Real-Time ADT Notifications with Direct Access to Patient Data Elevates Care Coordination Efforts
Our mission at Consensus Cloud Solutions has always been to offer meaningful, analytics-ready data that enables clinicians to spend more time with patients and less time deciphering documentation. As providers across the healthcare spectrum know, that is often easier said than done.
That’s why we’re particularly excited about our recent acquisition of Summit Healthcare and its All Access solution that greatly helps providers participate in coordinated patient care. For more than a year now, hospitals have been required to send electronic event notifications of a patient’s admission, discharge, and/or transfer (ADT) to another healthcare facility or to another community provider or practitioner.
Consensus Cloud Solutions already had a robust ADT solution, but All Access takes notifications a step further, providing ADT alerts but also creating a link for providers to access relevant patient documents. It’s the difference between “Mr. Jones has been discharged from the hospital” and “Mr. Jones, who suffered a heart attack, has been discharged from the hospital with these medications based on these lab results and treatment notes.”
Along with data interoperability, care coordination is how hospitals, health systems, and clinicians can truly impact patients at the individual and population levels to support quality efforts and maximize reimbursements.
Real-time ADT event notifications sent to the appropriate care provider allow appropriate interventions to start quickly to improve the care process for everyone, including “high-need, high-cost” patients, while helping patients avoid unplanned and expensive acute care. This on-demand data access is provided without giving full EHR permissions and in a manner that is automatically encrypted to HIPAA standards.

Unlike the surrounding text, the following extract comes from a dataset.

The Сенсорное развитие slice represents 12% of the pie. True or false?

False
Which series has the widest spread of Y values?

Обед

As healthcare delivery has become progressively more specialized, patients can find themselves being cared for by a disjointed network of providers who are loosely linked by inadequate means of information exchange or communication. As a result, this insufficient communication or integration framework can lead to notification gaps that can leave care teams unaware of patient hospitalization or discharge.

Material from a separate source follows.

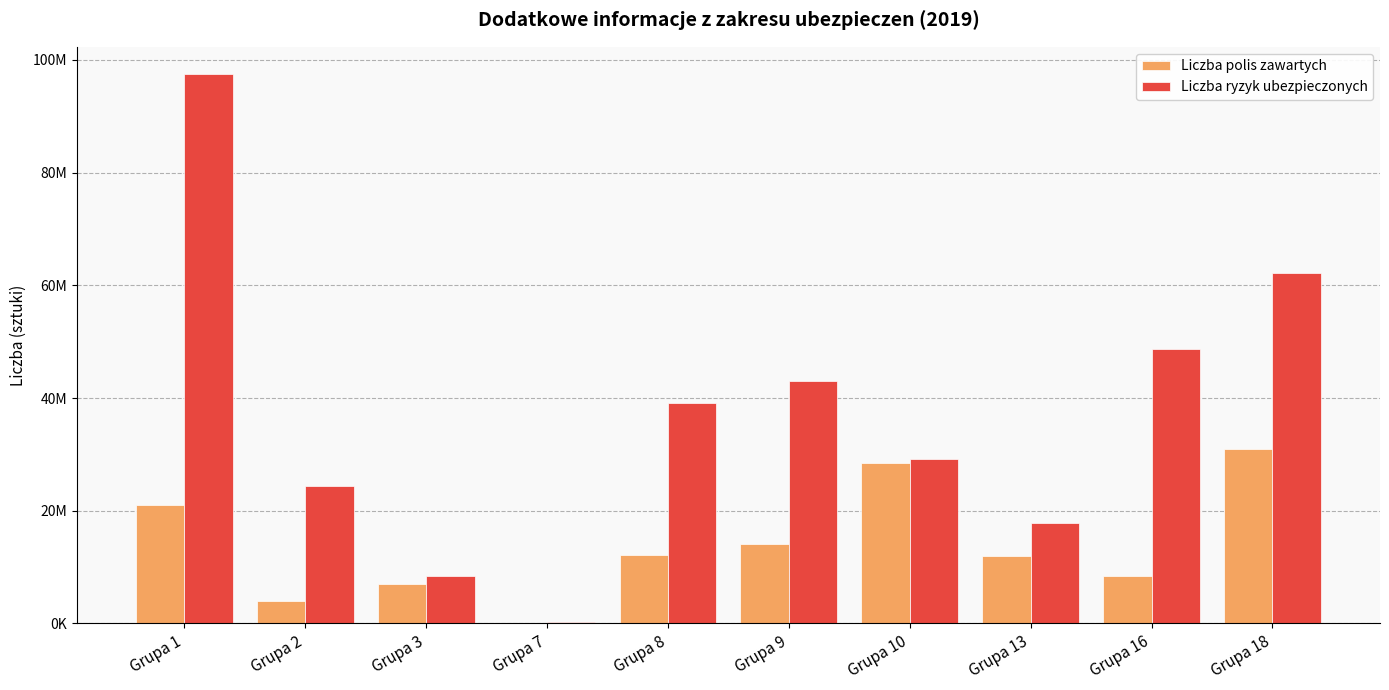

Which category has the highest value across all series?

Grupa 1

It can be cumbersome for care teams, which span multiple organizations, multiple systems, or differing technical capabilities, to exchange information and monitor conformance. Yet it’s critically important for primary care providers (PCP) to be aware of patient admissions, be able to review test results, and receive summaries of care following such events.

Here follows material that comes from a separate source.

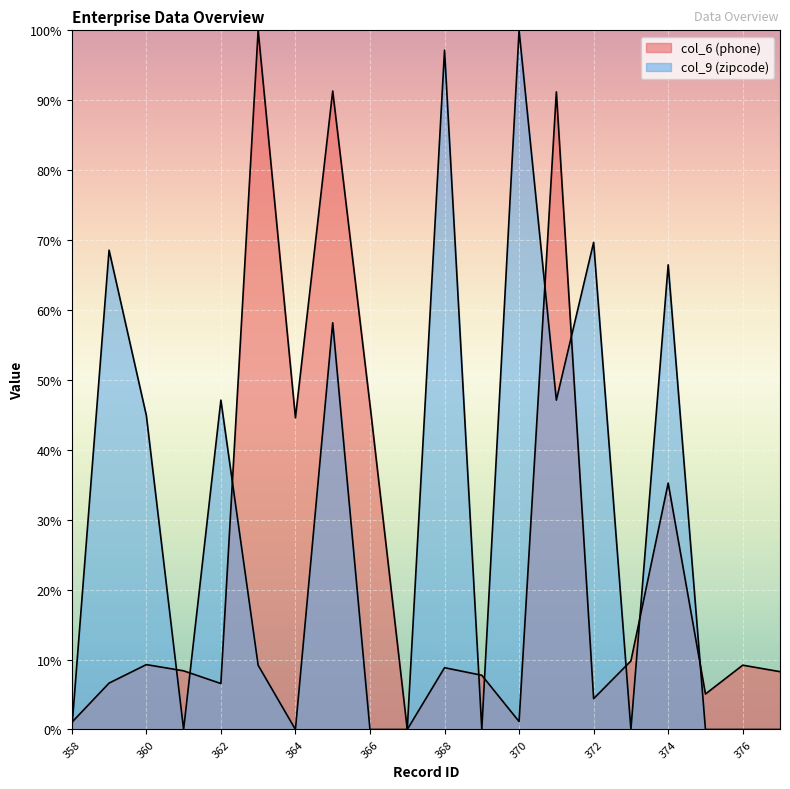

What is the difference between the col_6 (phone) values at 364 and 358?

0.4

An increasing number of studies show that a lack of timely PCP notification of a patient’s treatment and other coordination deficiencies, are significant drivers of reduced health outcomes, preventable hospital (re)admissions, and the mounting cost of healthcare.
In 2018, 3.8 million adult readmissions within 30 days of a hospital stay were reported, with a 14% readmission rate and an average readmission cost of $15,200. In aggregate, those readmissions cost nearly $58 billion.
Hospital Medicare revenues continue to be linked to readmission rates that resulted in penalties against 82% of eligible hospitals between July 1, 2017, and Dec. 1., 2019. The fines averaged $217,000 per hospital in reduced payments, according to 2018 data, and this penalty period resulted in an average reduction for Medicare reimbursements of 0.64%. Despite the high rate of penalties, the program is working as intended, with overall hospital readmission rates dropping over the past decade.
A 200-bed community hospital in California that uses All Access shows the power of data to transform care processes. Previously, physician practices called requests into the hospital’s records office, and any patient documentation, including history and physical reports (H&P), lab and test results, summaries of care, transcriptions, face sheets, diagnostics, and radiology reports would be faxed.
Within one month of implementing Consensus All Access, the hospital enrolled more than 315 area care providers to receive notifications. Over time, the hospital eliminated a daily average of 150 phone calls and faxes within the health information management department. In under one year, the solution delivered over 1.4 million event and reporting notifications and shared over 70,000 ED encounters, 57,000 outpatient encounters, and 50,000 pre-admit and admit encounters.
Henry Mayo Newhall Hospital, Valencia, CA
Even with the industry’s continued push toward interoperability and care coordination, obstacles remain to exchange data efficiently and effectively, given the wide variety of technologies and types of data being exchanged. An ADT platform not only provides real-time notification, it also can closely track the initiation of care, monitor provider responsiveness, identify care team gaps, reduce the number of patients slipping through the cracks, and help clinicians deliver consistent follow-up care.